People do themselves a disservice when they use low cost LLC operating agreements or discounted organizing services. The agreements I have seen from office supply stores, document mills, internet samples, etc. don’t cover this type of sitution (or other advanced topics for that matter) and as I said earlier, it’s the operating agreement that protects the single member in BK, not the statute. Given these facts and the history of SMLLCs, using a multi-member LLC, instead of the single member, provides an additional layer of protection in case the OA is not as comprehensive as it should be.

I’m sorry I didn’t respond to your taxation comment. Can you explain why an LLC split 99% trust (or other entity as a passive member) to 1% individual and properly set up to justify such a split would subject the individual to the same taxation as owning the LLC 100% as an individual?
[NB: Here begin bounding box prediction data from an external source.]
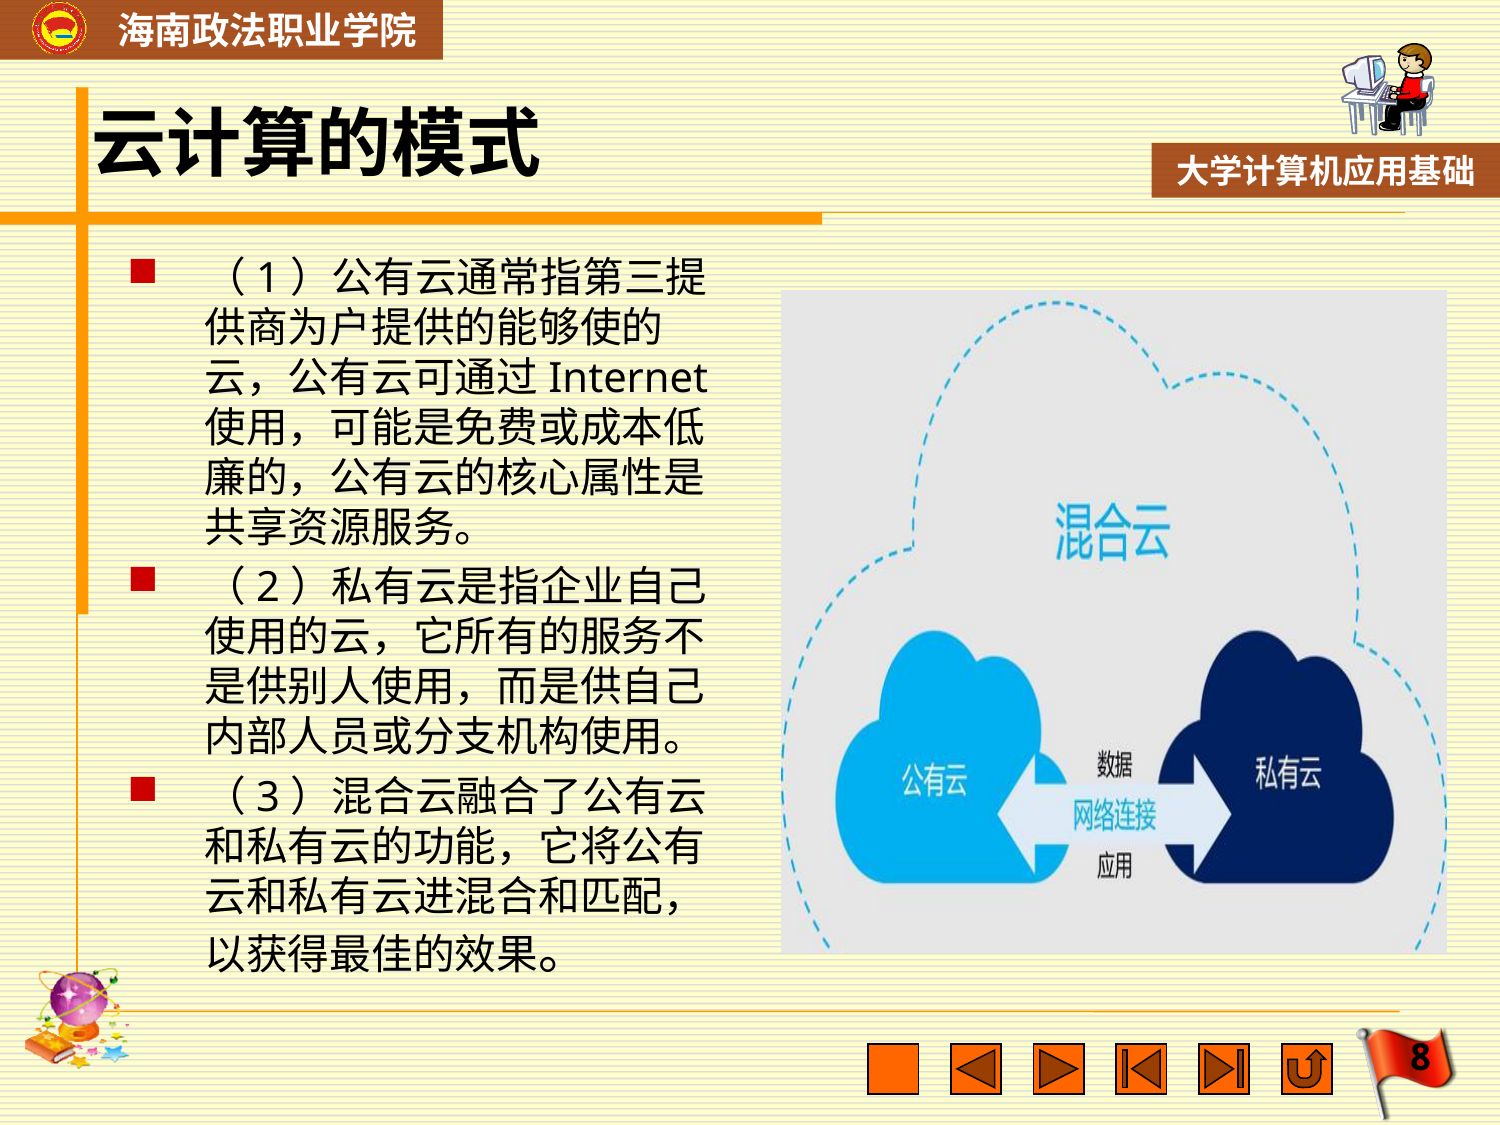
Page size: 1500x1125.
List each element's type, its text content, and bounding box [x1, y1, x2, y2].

list （1）公有云通常指第三提供商为户提供的能够使的云，公有云可通过Internet 使用，可能是免费或成本低廉的，公有云的核心属性是共享资源服务。 （2）私有云是指企业自己使用的云，它所有的服务不是供别人使用，而是供自己内部人员或分支机构使用。 （3）混合云融合了公有云和私有云的功能，它将公有云和私有云进混合和匹配，以获得最佳的效果。 [112, 243, 756, 1006]
picture [0, 193, 1500, 1125]
title 云计算的模式 [76, 78, 1390, 193]
picture [0, 0, 1500, 212]
slide_number 8 [1345, 1025, 1447, 1104]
I know it’s more complicated, but the additional taxes can eat so much of the profit that it makes sense to look at ways to minimize the bite.

BLL,

I think one of the things that you may be discounting slightly is the ability make elections to have the LLC treated as a C corporation or S corporation.

Even though I publish do-it-yourself kits for people so they can setup LLCs on their own, I recommend they get an attorney involved if they’re interested in the LLC primarily as a liability minimization thing…
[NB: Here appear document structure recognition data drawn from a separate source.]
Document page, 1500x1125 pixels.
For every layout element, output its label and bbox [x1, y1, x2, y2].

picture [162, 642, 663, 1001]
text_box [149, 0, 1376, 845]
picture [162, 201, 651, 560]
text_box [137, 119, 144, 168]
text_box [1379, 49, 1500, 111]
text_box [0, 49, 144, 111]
On the other hand, if someone is interested in an LLC primarily for tax reasons (electing S status, for example). I think you can clearly do that yourself.

Can you explain why an LLC split 99% trust (or other entity as a passive member) to 1% individual and properly set up to justify such a split would subject the individual to the same taxation as owning the LLC 100% as an individual?

What kind of trust is it? I was assuming a grantor trust, where the trust income would appear on the individual’s 1040. I may be wrong, but I don’t think this would get around the SE on the ordinary business income.


I’m going to have to disagree with you on the benefits of entities to investors who don’t have $10,000 to spend with an atty.

Yes, if something tragic happens and a plaintiff can afford to hire Johnny Cochran, a SMLLC will get smashed. But when Nancy Neckbrace trips on your sidewalk and visits Arnie Ambulance Chaser, the first thing he will do is an asset search. Getting those assets out of your name makes his job harder. Time is money for ole Arnie. If he can’t spot an easy target, he is much more likely to just move on. Nancy doesn’t have $10,000 for a retainer…

I’m thinking some kind of irrevocable trust set up for estate planning purposes (not self-settled by the way) or a revocable trust set up with the beneficiary as someone other than the guy doing the flip/wholesale work. May be even an SD IRA or an entity owned by one.

I tend to agree with you that a grantor trust with the beneficiary as the guy doing the flips/wholesale doesn’t avoid the taxes, but I have seen people push the case by declaring the intent of the LLC as buy/hold or long term investing and then authorize quick sales via resolution to increase liquidity, build reserves, finance better investments, dump dogs, or anything else that will justify a quick sale in light of the declared intent to avoid dealer status.

I don’t know if you see this in your practice, but the investors around me are switching to tax reporting on the 1065 because of its lower audit rate relative to the schedule E and think there’s less risk this way when they push aggressive strategies. I think anything is OK until the IRS says no (e. g. Private Annuity Trusts), but I’m not the guy paying the bill if/when these guys get called. I like to push things, but I tend to do things that have some basis in code, case law, PLR, or some other authoritative ruling. What I won’t do is tax evasion or fraud. There are too many legitimate ways to reduce taxes without resorting to that.

It’s OK we disagree. The dialogue is good and everyone learns by seeing other opinions.